(EXCERPT begins)
City officials, citing the incident report, said shelter staff saw the child experiencing a medical emergency and began performing chest compressions until first responders arrived. The boy was taken to a local children’s hospital where he was pronounced dead.
Officials said the cause of death is under investigation and claimed that the incident is not related to a disease outbreak in November that sent three children to the hospital. The Chicago Department of Public Health said the boy did not appear to die from an infectious disease and there was no evidence of an outbreak at the shelter.
Other refugees in the shelter were transported by ambulances to local hospitals and many others were discharged with symptoms of respiratory virus, but officials said the cases are not related except for the location where they happened.
City-run shelters operate 24 hours a day, with an 11 p.m. curfew for guests. Case managers onsite connect migrants with health resources and other support, according to officials. A 60-day limit was recently imposed at the shelters to “accelerate how new arrivals engaged with the emergency shelter system,” according to the city website. Officials said the goal is to resettle people in Chicago or Illinois, or to help them reunify with family or sponsors elsewhere.
Officials said the city receives limited information about the number of arrivals by buses and airplane, but noticed an “unprecedented increase and frequency of buses” followed after Chicago announced it would host the Democratic National Convention in August.
Karina Ayala-Bermejo, the president and CEO of Instituto del Progreso Latino (Institute for Latino Progress), said Chicago must take that opportunity to show the nation how it handles a crisis. The institute is a nonprofit that helps immigrants by providing education, training and employment opportunities and legal services.
Ayala-Bermejo said they receive some funding from Chicago and the state, but much of what “propels the project forward is generosity from individuals,” with about 400 people volunteering to aid migrants.
“But we shouldn’t be at this point,” Ayala-Bermejo said. “We should be supported by the federal government in a larger way to address what is clearly a man-made humanitarian crisis.”
The institute worked with Chicago to set up an Amazon gift registry for donations of essential items to refugees in shelters. More than half a million items have been donated, she said.
“We could triple what we have and still not meet the need,” she said. “But we’re doing the best that we can.”
Through the institute’s Project AMOR (Asylum Migrant Outreach Response), staff and volunteers meet with migrants sheltering at police stations and airports, providing them with necessary items and information.
“They are embedded in the shelters, and the level of commitment and passion that you need to continue at that rate and not to take on vicarious trauma is so immense,” she said. “Unfortunately, we do find that we always have vacancies to be filled.”
(EXCERPT ends)
(DATA EXTRACTS begins)
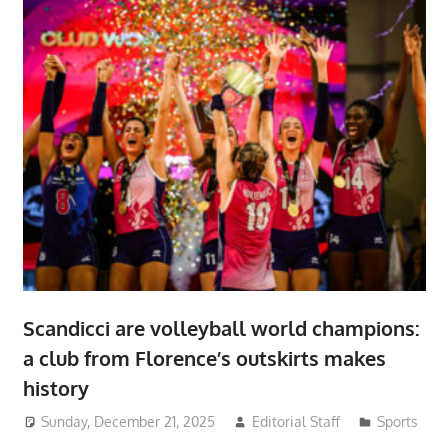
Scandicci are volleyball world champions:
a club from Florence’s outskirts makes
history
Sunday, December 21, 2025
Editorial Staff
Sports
(DATA EXTRACTS ends)
(DATA EXTRACTS begins)
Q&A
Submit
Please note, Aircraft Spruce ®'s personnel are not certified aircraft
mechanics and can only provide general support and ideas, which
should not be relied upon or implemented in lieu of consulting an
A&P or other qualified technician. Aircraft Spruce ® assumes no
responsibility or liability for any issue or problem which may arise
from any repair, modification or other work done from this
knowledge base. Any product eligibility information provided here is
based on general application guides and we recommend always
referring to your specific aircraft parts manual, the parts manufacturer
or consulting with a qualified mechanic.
(DATA EXTRACTS ends)
(DATA EXTRACTS begins)
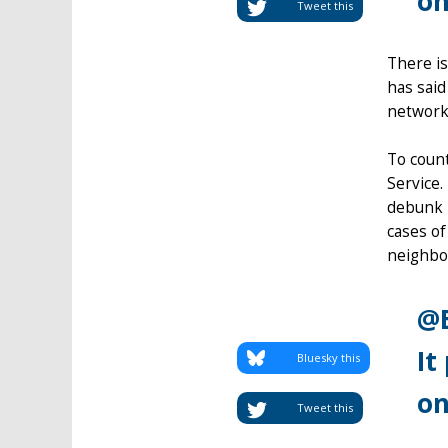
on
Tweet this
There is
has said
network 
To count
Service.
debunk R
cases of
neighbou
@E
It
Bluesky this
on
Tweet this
(DATA EXTRACTS ends)
> TASK PROMPT:
Answer these questions using the excerpt about migrant shelters in Chicago:
1. How long is the stay limit recently imposed at the city-run shelters?
2. About how many people volunteer with the institute to aid migrants?
3. What does AMOR stand for in the name of the institute's project?

> WORKED SOLUTION:
1. 60 days.
2. About 400.
3. Asylum Migrant Outreach Response.